» Assigned task 1: From the news excerpt about the mayor's staff evaluations, extract the passage between "Click here to" and "economic development chief.", inclusive.
» Assigned task 2:
Answer these questions using the news excerpt about the mayor's staff evaluations:
(a) Who is the city's new labor relations negotiator?
(b) According to DeStefano, which office continues to trouble him?
(c) What was the new municipal information hotline called?
» Assigned task 3: Continue the news excerpt about the mayor's staff evaluations from the point where it stops.

» Document passage:
Mayo got a mixed review on how he deals with others, with an apparent reference to rocky relations with an outspoken parent advocacy group.
Customer Service: “You are a master (with one exception that comes to mind). I do look forward to engaging parents, improving communications acting on engaging more third parties as part of the School Change Initiative,” DeStefano wrote.
Click here to read the evaluation.
For city spokeswoman Jessica Mayorga, Matteson laid out these goals for the year to come:
• “Search out new forms of mass media and co-opt them for purposes of messaging.”
• “More positive human interest media that tells the story of a workforce doing more with less.”
• “Delegate more.”
• “Have fun with the job.”
Matteson himself was evaluated by the mayor. He got this feedback: “You are very good and you are aware of the importance of supporting weak performances that occasionally occur elsewhere.”
The mayor added a pitch for his hard-working aide, who has two young sons: “Take time off, if for no other reason, the boys.”
“What do you think you could do to be more personally visible in the City?” DeStefano asked Kelly Murphy (pictured), the city’s economic development chief.
“I have complete confidence in you,” he declared when grading her job knowledge. He enlisted her help in changing the work environment of her department: “Get the team to focus on some little things — punctuality, not always working on the Blackberry in meeting, small stuff.”
DeStefano had these words of praise for Craig Manemeit, the city’s new labor relations negotiator: “Strikes just the balance between the legal and fiduciary responsibility to the City while not being anti-worker.”
Other evaluations gave hints at where the mayor would like to lead the city in terms of policy.
An Information Technology Push
DeStefano told Mark Pietrosimone, the city controller, that his departmental initiatives are “all very good” — except for in one area.
“The IT office continues to trouble me,” DeStefano wrote. “Recognizing the constraints of our operation, but nonetheless I have this nagging sense that we should be doing more in a host of areas.”
Along that vein, the mayor asked Chief Administrative Officer Rob Smuts about a fizzled attempt to get New Haveners to use a new municipal information hotline called 311. The program was rolled out two years ago by the mayor’s office as a way to lodge complaints with the city, and for the city to track how quickly city workers address the complaints. The program has kept a very low profile. New Haveners flocked instead to a more interactive, transparent counterpart called SeeClickFix. Instead of directing people to 311, neighborhood activists more commonly refer folks to SeeClickFix, which is monitored by police and several departments, often with quick responses.

» Information shown:
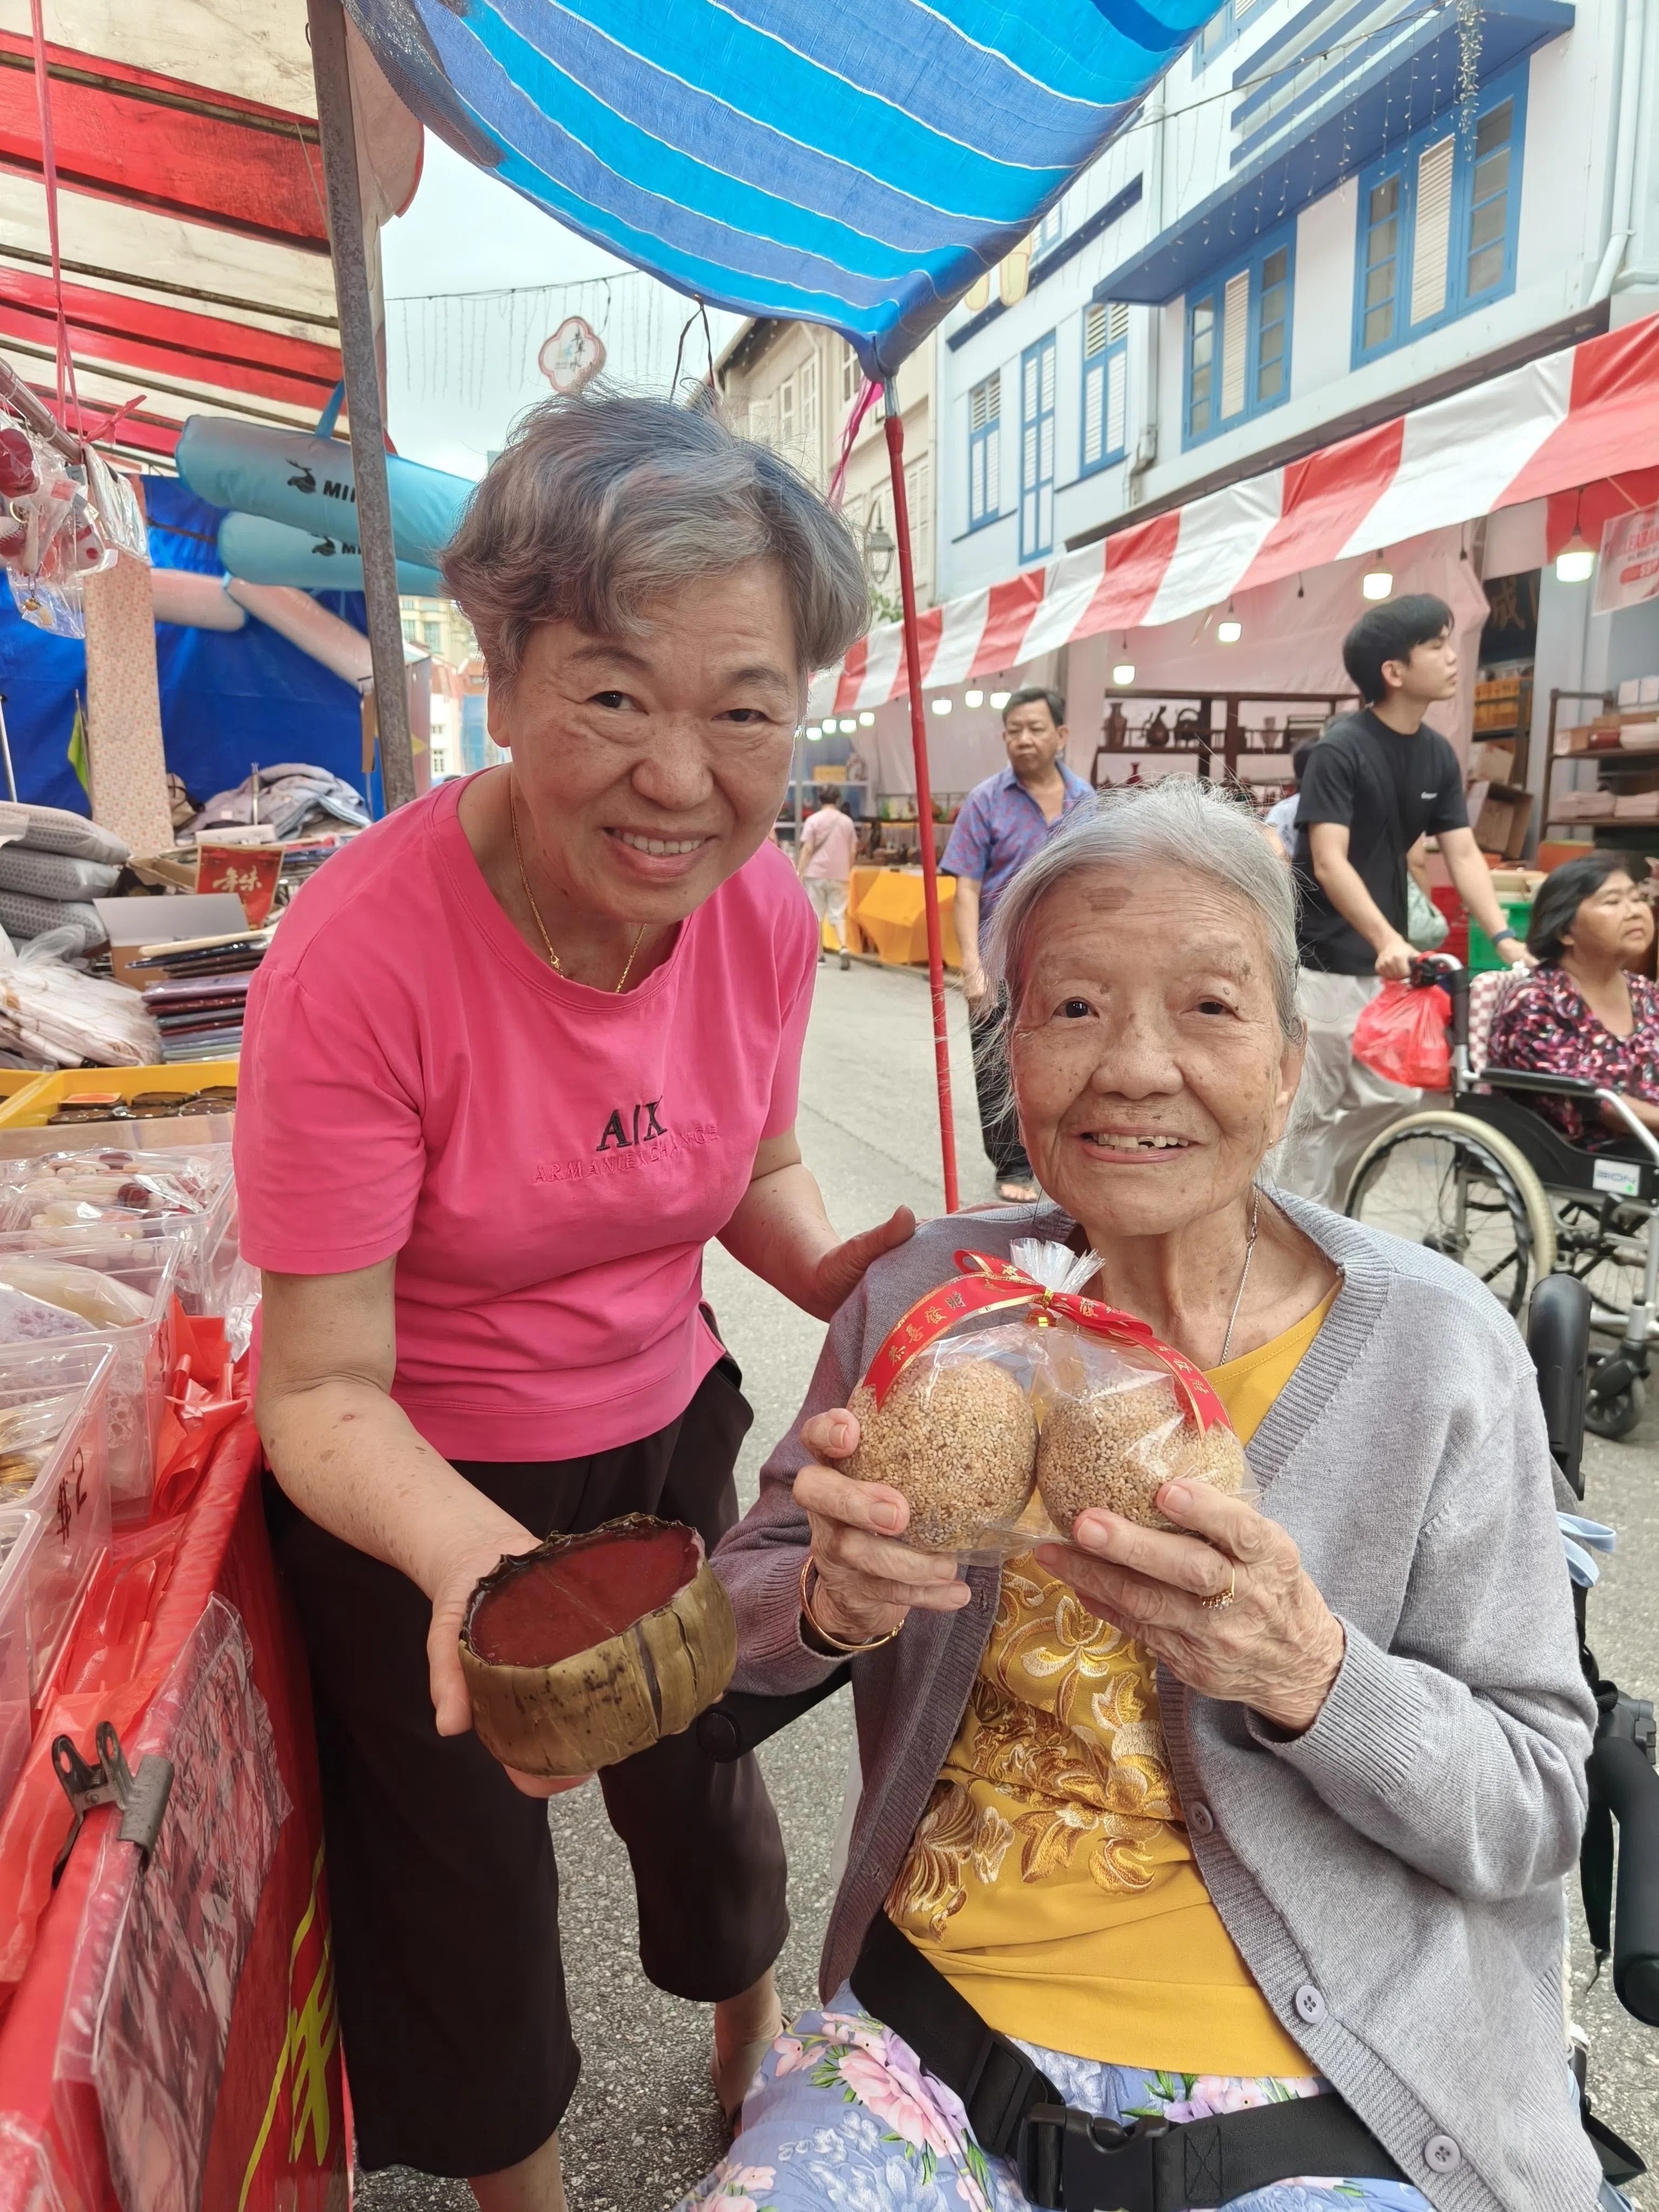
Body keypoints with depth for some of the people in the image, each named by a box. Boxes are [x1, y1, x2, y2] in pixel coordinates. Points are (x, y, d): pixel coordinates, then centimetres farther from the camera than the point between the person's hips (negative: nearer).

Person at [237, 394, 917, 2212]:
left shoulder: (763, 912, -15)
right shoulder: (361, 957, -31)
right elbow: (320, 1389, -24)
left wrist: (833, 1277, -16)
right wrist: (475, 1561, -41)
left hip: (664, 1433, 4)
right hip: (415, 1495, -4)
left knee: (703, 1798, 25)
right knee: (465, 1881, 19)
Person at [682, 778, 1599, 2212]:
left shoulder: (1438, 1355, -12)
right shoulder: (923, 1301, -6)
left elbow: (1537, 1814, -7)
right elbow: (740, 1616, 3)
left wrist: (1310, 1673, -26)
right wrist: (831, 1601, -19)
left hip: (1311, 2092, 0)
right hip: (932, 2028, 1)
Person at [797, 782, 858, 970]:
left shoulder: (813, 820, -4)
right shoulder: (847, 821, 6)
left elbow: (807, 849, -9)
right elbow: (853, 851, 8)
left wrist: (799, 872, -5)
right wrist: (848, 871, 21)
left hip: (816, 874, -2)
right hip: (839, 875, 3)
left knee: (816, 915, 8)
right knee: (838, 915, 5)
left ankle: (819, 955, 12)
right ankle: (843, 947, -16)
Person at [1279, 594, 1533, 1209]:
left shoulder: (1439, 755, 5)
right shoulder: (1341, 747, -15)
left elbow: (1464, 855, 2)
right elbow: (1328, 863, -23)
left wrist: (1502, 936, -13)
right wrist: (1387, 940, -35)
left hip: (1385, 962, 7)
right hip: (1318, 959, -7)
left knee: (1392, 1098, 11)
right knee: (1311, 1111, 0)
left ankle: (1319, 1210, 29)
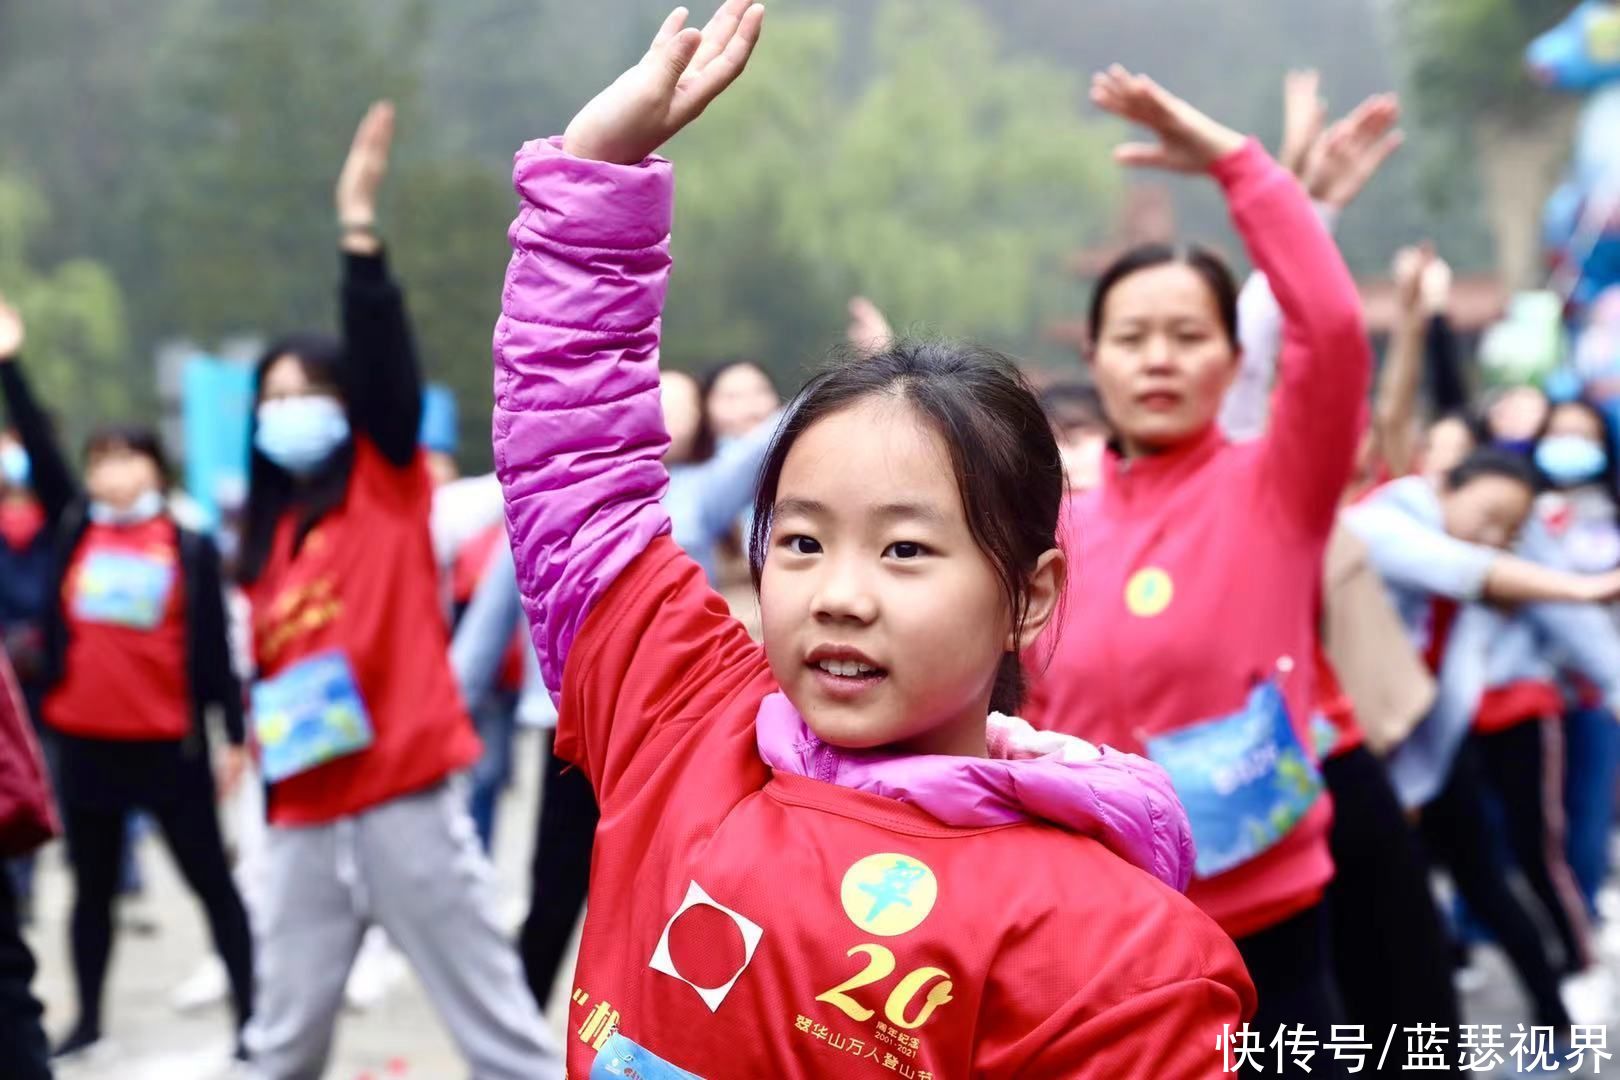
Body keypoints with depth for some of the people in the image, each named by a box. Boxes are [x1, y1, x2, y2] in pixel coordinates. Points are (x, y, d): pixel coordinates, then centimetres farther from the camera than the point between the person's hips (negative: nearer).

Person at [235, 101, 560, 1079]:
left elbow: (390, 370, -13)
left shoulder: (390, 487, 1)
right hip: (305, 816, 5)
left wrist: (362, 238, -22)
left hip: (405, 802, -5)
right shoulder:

» Your response 1:
Click here to read the evaluation.
For city spokeswoman Jessica Mayorga, Matteson laid out these goals for the year to come:
• “Search out new forms of mass media and co-opt them for purposes of messaging.”
• “More positive human interest media that tells the story of a workforce doing more with less.”
• “Delegate more.”
• “Have fun with the job.”
Matteson himself was evaluated by the mayor. He got this feedback: “You are very good and you are aware of the importance of supporting weak performances that occasionally occur elsewhere.”
The mayor added a pitch for his hard-working aide, who has two young sons: “Take time off, if for no other reason, the boys.”
“What do you think you could do to be more personally visible in the City?” DeStefano asked Kelly Murphy (pictured), the city’s economic development chief.

» Your response 2:
(a) Craig Manemeit
(b) The IT office
(c) 311

» Your response 3:
“What happened to 311 and the secret shopper?” DeStefano asked Smuts on his evaluation form. “How do we measure customer satisfaction across the city?”
Shortly after the meeting, an announcement appeared on the city website promoting 311 again.
Another policy direction is hinted at in a review of Nichole Jefferson (pictured), head of the city’s Commission on Equal Opportunity. Jefferson’s office enforces City Ordinance 12 1/2, which lays down requirements for hiring residents, minorities and women on city construction jobs.
Jefferson’s work was reviewed by economic development chief Murphy, who applauded her for doing “excellent” work with a shrinking staff. In his State of the City speech, DeStefano said the CEO is the only department for which he’ll seek additional funding in his upcoming budget, which he’ll unveil on March 1.
In her evaluation, Murphy directed Jefferson to submit an amendment to the ordinance “to increase participation” in the CEO program, which trains workers to prepare for city-related construction jobs.
Murphy gave transportation czar Mike Piscitelli this objective for the upcoming year: “work to implement the Street Smarts manual in future infrastructure improvements.”
City budget chief Larry Rusconi (pictured) got high marks across the board from the mayor. DeStefano thanked him and acknowledged his job has not been easy in a national financial meltdown.
“You help me to sleep at night,” the mayor wrote, “even if you don’t.”